Beginning with the line that contains "pose: elev=251.0 azim=124.4" and ending after the line that contains "Dot at: (279, 180)", present the lines of the items below as a numbered list, omitting any blank lines.

»»

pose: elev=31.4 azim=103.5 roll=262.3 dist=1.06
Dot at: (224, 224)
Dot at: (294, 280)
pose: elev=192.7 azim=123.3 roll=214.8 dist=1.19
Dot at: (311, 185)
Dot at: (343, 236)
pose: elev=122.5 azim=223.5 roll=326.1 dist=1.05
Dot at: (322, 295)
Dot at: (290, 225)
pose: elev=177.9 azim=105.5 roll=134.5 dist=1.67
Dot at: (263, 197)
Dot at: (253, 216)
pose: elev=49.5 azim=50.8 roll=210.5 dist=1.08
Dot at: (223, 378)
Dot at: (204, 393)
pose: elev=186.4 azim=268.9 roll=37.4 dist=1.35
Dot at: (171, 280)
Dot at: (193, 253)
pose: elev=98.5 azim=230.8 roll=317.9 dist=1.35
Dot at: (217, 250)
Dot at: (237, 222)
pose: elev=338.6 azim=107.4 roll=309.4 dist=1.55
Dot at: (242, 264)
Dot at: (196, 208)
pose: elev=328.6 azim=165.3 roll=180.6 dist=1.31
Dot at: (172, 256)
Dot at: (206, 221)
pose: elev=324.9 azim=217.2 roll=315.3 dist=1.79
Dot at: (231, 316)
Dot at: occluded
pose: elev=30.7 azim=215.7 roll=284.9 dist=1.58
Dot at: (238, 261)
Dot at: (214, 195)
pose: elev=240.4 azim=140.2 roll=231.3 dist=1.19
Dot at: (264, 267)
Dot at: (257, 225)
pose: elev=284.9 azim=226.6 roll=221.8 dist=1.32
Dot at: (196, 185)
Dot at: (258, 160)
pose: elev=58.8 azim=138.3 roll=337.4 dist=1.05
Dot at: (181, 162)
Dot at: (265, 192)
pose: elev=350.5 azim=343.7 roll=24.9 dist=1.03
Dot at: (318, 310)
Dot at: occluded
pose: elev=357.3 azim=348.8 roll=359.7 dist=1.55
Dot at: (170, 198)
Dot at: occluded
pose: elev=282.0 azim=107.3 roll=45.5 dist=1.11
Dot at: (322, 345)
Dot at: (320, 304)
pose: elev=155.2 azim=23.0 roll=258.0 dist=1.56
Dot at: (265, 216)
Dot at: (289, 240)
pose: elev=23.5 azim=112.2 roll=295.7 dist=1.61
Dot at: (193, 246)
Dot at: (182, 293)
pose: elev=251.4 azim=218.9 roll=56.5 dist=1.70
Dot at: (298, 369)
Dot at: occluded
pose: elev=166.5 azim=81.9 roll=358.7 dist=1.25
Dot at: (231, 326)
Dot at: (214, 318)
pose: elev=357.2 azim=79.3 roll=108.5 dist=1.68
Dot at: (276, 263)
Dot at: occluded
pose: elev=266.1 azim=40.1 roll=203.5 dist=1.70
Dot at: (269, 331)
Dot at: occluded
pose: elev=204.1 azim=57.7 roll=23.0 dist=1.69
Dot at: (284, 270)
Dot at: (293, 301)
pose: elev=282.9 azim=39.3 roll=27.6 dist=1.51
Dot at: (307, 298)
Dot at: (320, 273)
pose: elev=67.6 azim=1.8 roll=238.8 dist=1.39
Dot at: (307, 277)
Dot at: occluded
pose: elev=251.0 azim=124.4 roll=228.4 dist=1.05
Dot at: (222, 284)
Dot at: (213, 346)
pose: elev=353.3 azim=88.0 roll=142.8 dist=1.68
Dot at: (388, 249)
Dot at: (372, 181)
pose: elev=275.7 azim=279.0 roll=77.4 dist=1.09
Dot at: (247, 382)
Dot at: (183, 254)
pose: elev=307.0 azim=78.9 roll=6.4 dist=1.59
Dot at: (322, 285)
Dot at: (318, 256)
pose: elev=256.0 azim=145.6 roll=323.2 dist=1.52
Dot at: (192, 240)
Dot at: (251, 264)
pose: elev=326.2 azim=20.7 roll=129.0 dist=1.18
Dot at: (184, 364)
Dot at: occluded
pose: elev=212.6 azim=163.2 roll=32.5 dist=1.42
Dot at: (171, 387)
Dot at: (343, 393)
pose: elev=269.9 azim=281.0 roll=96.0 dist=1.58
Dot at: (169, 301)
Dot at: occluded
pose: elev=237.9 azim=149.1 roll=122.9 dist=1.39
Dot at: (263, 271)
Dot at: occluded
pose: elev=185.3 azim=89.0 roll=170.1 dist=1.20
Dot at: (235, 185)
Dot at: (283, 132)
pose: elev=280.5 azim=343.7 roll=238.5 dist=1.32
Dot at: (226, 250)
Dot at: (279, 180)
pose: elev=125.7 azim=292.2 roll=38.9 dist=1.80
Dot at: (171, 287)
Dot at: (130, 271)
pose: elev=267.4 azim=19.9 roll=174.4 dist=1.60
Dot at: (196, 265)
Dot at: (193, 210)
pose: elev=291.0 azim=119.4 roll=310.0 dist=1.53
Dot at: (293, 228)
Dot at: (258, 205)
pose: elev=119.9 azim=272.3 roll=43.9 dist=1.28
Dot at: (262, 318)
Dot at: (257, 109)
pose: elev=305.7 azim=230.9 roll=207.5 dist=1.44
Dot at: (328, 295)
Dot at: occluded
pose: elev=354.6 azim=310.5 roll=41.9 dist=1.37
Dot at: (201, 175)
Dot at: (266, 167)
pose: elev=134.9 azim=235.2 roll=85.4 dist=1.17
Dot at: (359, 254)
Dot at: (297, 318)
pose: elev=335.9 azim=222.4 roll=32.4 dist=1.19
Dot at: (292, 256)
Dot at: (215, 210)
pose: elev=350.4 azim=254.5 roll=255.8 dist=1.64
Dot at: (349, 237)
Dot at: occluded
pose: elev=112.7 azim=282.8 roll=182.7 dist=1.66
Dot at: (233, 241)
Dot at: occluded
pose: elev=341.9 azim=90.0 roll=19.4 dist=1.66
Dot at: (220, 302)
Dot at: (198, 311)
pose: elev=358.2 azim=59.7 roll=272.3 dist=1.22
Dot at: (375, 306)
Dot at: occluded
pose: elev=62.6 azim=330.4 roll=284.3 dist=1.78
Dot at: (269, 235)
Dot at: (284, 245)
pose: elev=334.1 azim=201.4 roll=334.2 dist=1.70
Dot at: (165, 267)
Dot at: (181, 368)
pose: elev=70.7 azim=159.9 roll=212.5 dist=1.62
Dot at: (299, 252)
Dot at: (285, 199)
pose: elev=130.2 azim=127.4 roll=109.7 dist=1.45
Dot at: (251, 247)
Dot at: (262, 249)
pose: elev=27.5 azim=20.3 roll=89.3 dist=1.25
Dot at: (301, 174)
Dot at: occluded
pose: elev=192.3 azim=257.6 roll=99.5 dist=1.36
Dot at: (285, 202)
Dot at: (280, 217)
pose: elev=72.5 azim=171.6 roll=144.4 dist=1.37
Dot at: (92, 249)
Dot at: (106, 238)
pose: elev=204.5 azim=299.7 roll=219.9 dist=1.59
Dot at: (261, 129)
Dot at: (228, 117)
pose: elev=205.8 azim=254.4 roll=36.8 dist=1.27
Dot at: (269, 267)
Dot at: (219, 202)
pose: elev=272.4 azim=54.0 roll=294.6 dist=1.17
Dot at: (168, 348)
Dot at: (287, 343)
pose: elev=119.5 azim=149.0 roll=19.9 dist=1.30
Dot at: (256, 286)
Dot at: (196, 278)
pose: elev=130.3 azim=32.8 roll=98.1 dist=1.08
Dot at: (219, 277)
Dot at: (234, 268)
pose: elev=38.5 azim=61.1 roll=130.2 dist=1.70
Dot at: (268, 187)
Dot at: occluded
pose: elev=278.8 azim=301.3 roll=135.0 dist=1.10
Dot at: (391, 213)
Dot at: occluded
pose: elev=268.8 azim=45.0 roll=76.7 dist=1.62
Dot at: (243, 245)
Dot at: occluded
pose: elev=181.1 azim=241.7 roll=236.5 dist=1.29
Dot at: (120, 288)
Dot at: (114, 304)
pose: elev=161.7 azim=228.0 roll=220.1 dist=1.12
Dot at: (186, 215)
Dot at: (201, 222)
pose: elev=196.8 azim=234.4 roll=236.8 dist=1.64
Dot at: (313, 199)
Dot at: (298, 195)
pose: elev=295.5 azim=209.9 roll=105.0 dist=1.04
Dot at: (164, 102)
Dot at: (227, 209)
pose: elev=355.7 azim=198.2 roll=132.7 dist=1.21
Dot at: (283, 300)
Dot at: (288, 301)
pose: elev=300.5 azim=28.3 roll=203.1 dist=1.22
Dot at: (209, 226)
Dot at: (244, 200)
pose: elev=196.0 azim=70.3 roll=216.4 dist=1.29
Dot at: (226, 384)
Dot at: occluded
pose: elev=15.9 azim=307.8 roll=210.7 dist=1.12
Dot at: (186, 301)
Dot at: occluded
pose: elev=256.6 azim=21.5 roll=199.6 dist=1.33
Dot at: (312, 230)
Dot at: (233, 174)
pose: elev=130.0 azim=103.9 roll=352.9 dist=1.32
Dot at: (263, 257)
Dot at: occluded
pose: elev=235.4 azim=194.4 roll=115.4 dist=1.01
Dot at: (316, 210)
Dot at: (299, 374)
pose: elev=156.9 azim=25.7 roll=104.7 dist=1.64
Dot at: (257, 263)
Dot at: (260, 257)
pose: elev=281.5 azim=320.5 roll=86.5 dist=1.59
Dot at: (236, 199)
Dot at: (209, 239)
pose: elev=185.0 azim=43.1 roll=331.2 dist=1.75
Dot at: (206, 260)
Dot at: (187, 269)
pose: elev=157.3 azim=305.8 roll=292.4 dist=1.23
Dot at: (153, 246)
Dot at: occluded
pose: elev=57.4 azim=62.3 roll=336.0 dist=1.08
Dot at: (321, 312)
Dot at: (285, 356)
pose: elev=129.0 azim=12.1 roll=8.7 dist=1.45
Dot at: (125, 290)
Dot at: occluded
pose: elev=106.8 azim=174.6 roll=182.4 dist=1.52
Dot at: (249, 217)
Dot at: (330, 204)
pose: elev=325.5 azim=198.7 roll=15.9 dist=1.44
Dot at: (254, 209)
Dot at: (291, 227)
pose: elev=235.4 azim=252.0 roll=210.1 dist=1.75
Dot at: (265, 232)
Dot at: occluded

««

Response for this exercise:
1. pose: elev=251.0 azim=124.4 roll=228.4 dist=1.05
2. Dot at: (222, 284)
3. Dot at: (213, 346)
4. pose: elev=353.3 azim=88.0 roll=142.8 dist=1.68
5. Dot at: (388, 249)
6. Dot at: (372, 181)
7. pose: elev=275.7 azim=279.0 roll=77.4 dist=1.09
8. Dot at: (247, 382)
9. Dot at: (183, 254)
10. pose: elev=307.0 azim=78.9 roll=6.4 dist=1.59
11. Dot at: (322, 285)
12. Dot at: (318, 256)
13. pose: elev=256.0 azim=145.6 roll=323.2 dist=1.52
14. Dot at: (192, 240)
15. Dot at: (251, 264)
16. pose: elev=326.2 azim=20.7 roll=129.0 dist=1.18
17. Dot at: (184, 364)
18. Dot at: occluded
19. pose: elev=212.6 azim=163.2 roll=32.5 dist=1.42
20. Dot at: (171, 387)
21. Dot at: (343, 393)
22. pose: elev=269.9 azim=281.0 roll=96.0 dist=1.58
23. Dot at: (169, 301)
24. Dot at: occluded
25. pose: elev=237.9 azim=149.1 roll=122.9 dist=1.39
26. Dot at: (263, 271)
27. Dot at: occluded
28. pose: elev=185.3 azim=89.0 roll=170.1 dist=1.20
29. Dot at: (235, 185)
30. Dot at: (283, 132)
31. pose: elev=280.5 azim=343.7 roll=238.5 dist=1.32
32. Dot at: (226, 250)
33. Dot at: (279, 180)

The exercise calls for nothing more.